** start Given passage **

Adducts, neutral losses and isotopes
Under normal conditions, protonated and deprotonated are the most common ion species in LC/ESI/MS metabolomics measurements, however, different molecular adducts are also formed by adduction of ionic species, such as ionic metals (Na+, K+, etc.), halides (Cl−and F−) or additives (acetate, formate, ammonium, etc.) usually found in both solvents and samples or added to improve chromatographic and ionization conditions. Also, features resulting from stable neutral molecules losses such as H2O or CO2 are detected (Figure 1 (c,d)). This yields a feature redundancy, where usually more than one feature per metabolite is observed. Given that the accurate masses of common ion adducts and neutral losses are known, the prediction of m/z distance between two or more adducts and losses is possible. A list of such adducts and neutral losses m/z values is known as annotation rules [16]. Therefore, the presence of two or more adducts together with neutral losses can provide useful information that allows the “triangulation” of the monoisotopic mass by comparing experimental the distance between two features with the theoretical distance between two known adducts. If the experimental distance falls within a user specified window (ppm error) of the theoretical distance, then these two features can be annotated and the neutral mass using the same rules can be calculated. Of note, the relative intensity among adduct peaks as well as the amount of formed adducts will vary from one metabolite to another, as well as for the same metabolite depending on experimental conditions [9]. This can make MS1 spectral information in LC/MS poorly reproducible for annotation purposes. However, some adducts and neutral losses are more frequent than others. As observed from available adduct spectra in MS/MS libraries, protonated and deprotonated are the most frequent adducts, followed by [M+H–H2O]+, [M+Na]+ in positive mode and [M–H–H2O]−, [2M–H]− in negative mode [9].
Depending on the signal-to-noise ratio, the isotopic envelope of metabolites and their fragments and adducts can increase the feature redundancy. The isotopic pattern (relative 12C/13C isotopomer abundances and their masses) for each molecular formula can be accurately predicted too, but those peaks are characterized by their low intensity, especially for low molecular weight compounds. This is why despite isotopic information has been used to narrow the number of putative molecular formulas (see Section Peak annotation: adducts, neutral losses isotopes and other mass relationships), this approach lacks from suffcient accuracy [17], as even in the cases where peaks are detected by the mass spectrometer and data processing software, the peak intensity precision is too low to provide with accurate results.

** end Given passage **
** start Stored data **

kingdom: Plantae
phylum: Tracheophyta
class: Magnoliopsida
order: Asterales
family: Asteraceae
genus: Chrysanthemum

** end Stored data **
** start Stored data **

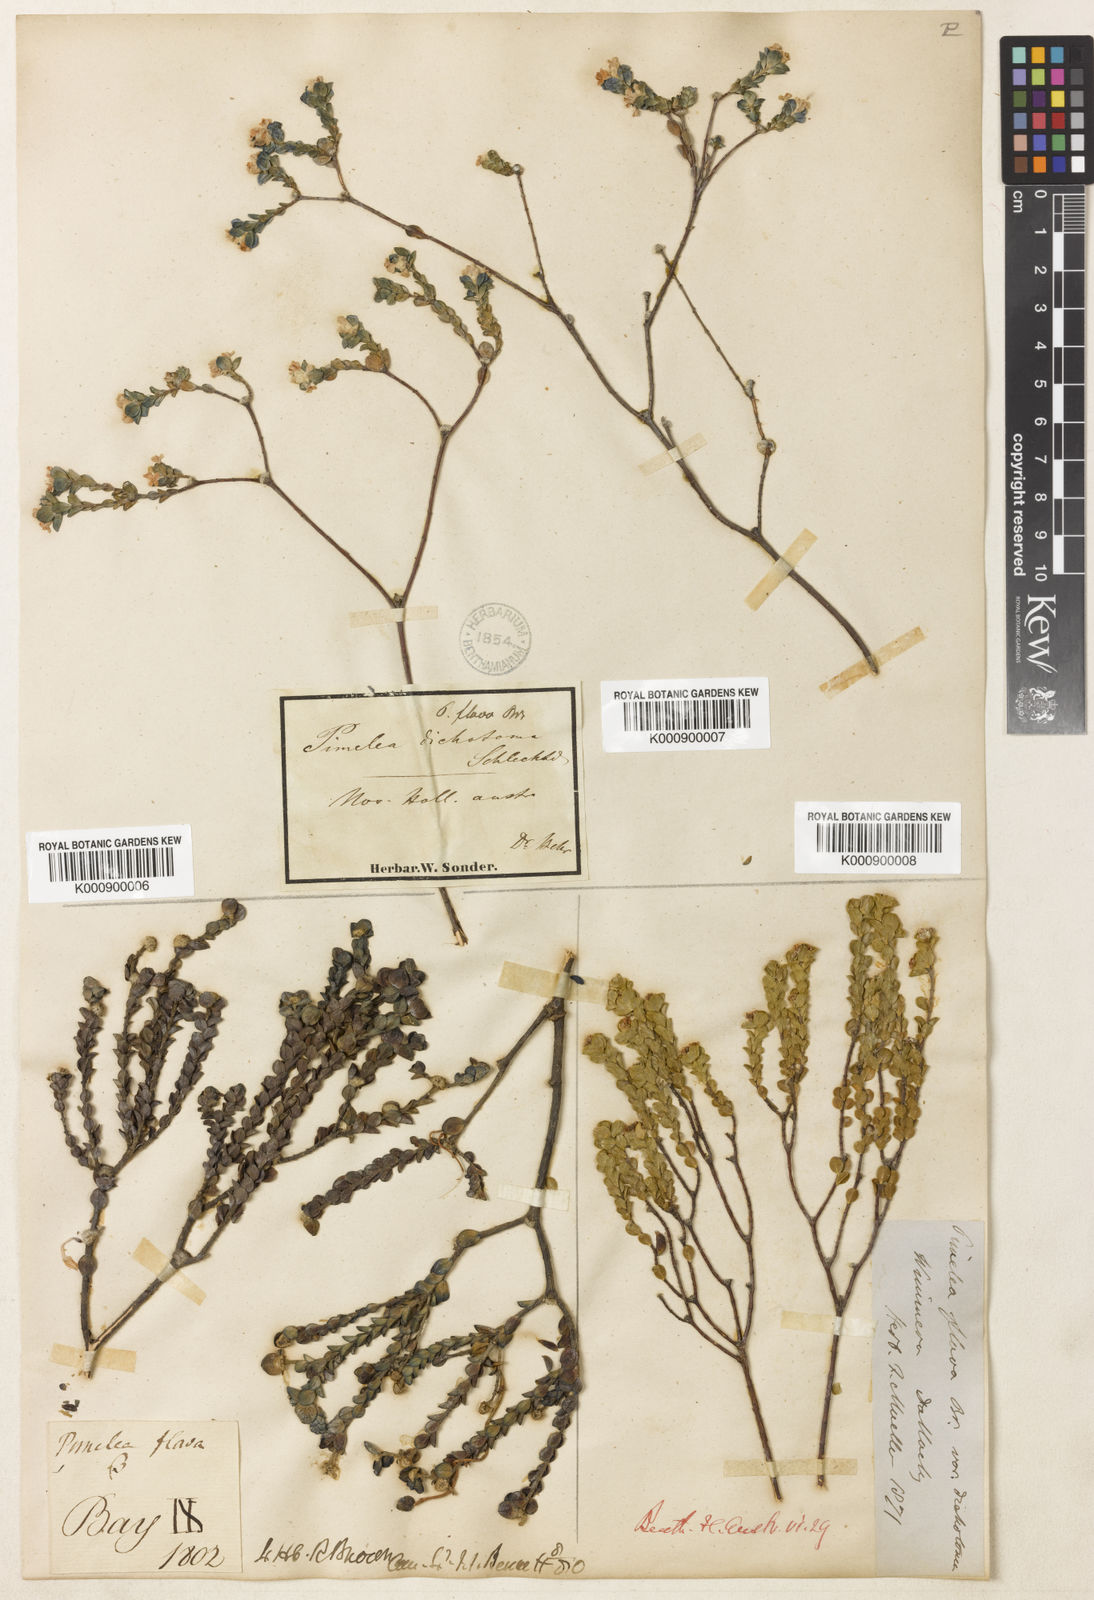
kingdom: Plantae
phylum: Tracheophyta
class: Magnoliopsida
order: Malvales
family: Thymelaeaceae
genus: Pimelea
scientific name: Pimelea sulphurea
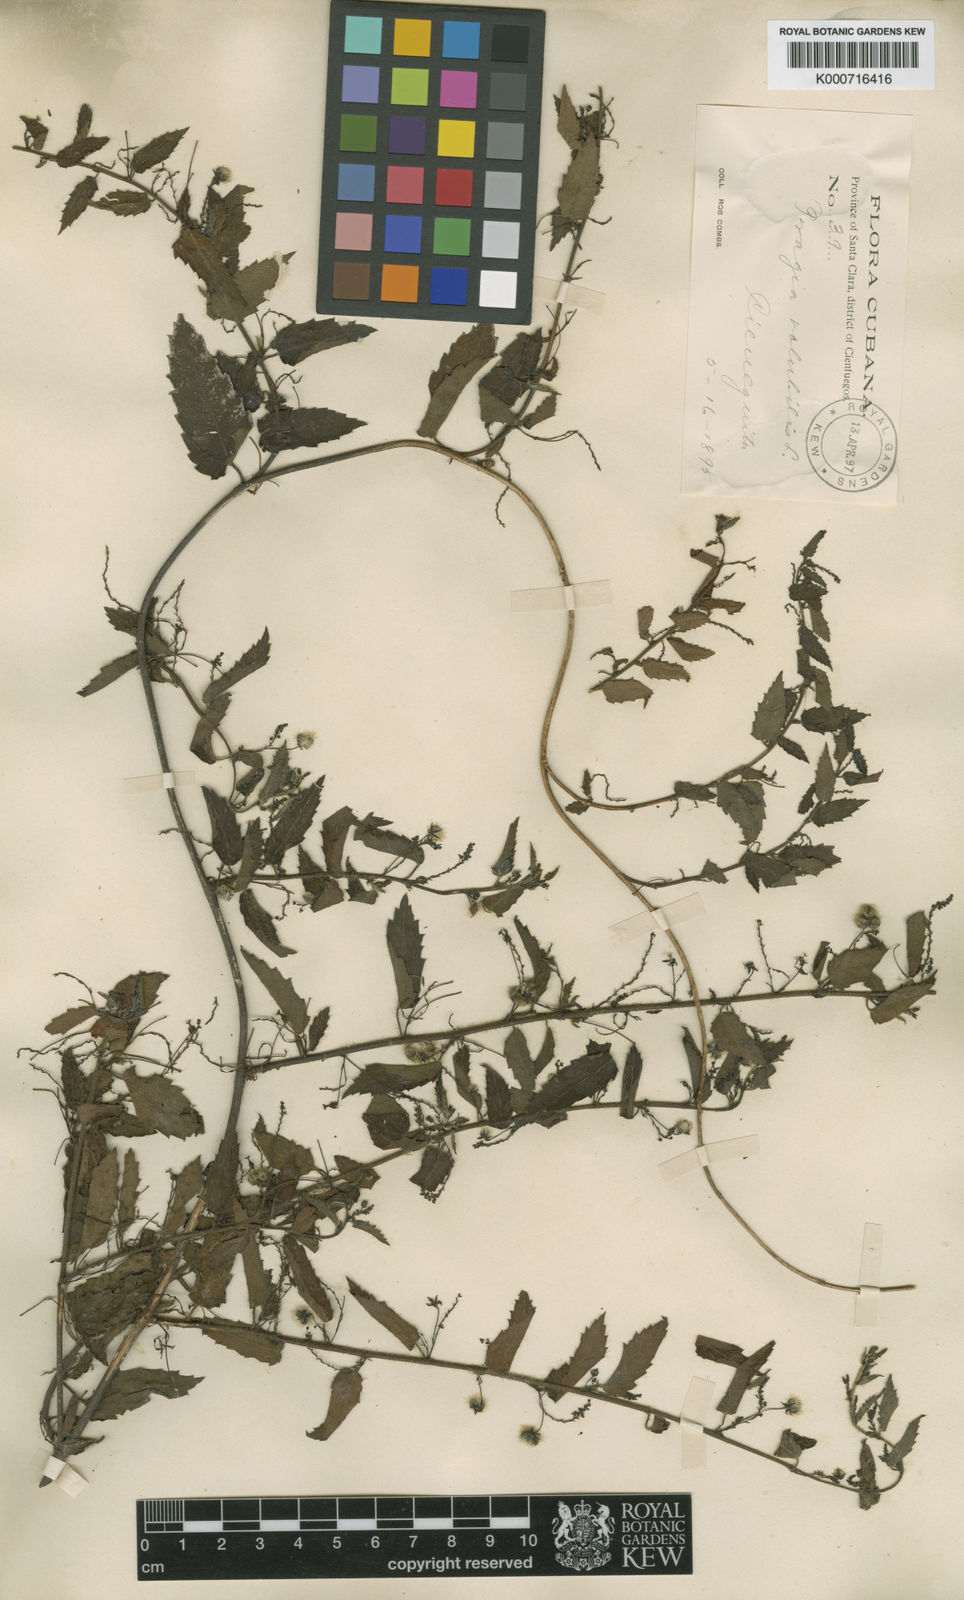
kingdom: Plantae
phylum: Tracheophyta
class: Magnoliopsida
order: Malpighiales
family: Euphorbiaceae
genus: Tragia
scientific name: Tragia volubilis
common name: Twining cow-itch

** end Stored data **

# [Problem statement]
From the passage on adducts, neutral losses and isotopes, return the words from "Depending on the" up to and including "with accurate results.", copied with no changes.

# [The solution]
Depending on the signal-to-noise ratio, the isotopic envelope of metabolites and their fragments and adducts can increase the feature redundancy. The isotopic pattern (relative 12C/13C isotopomer abundances and their masses) for each molecular formula can be accurately predicted too, but those peaks are characterized by their low intensity, especially for low molecular weight compounds. This is why despite isotopic information has been used to narrow the number of putative molecular formulas (see Section Peak annotation: adducts, neutral losses isotopes and other mass relationships), this approach lacks from suffcient accuracy [17], as even in the cases where peaks are detected by the mass spectrometer and data processing software, the peak intensity precision is too low to provide with accurate results.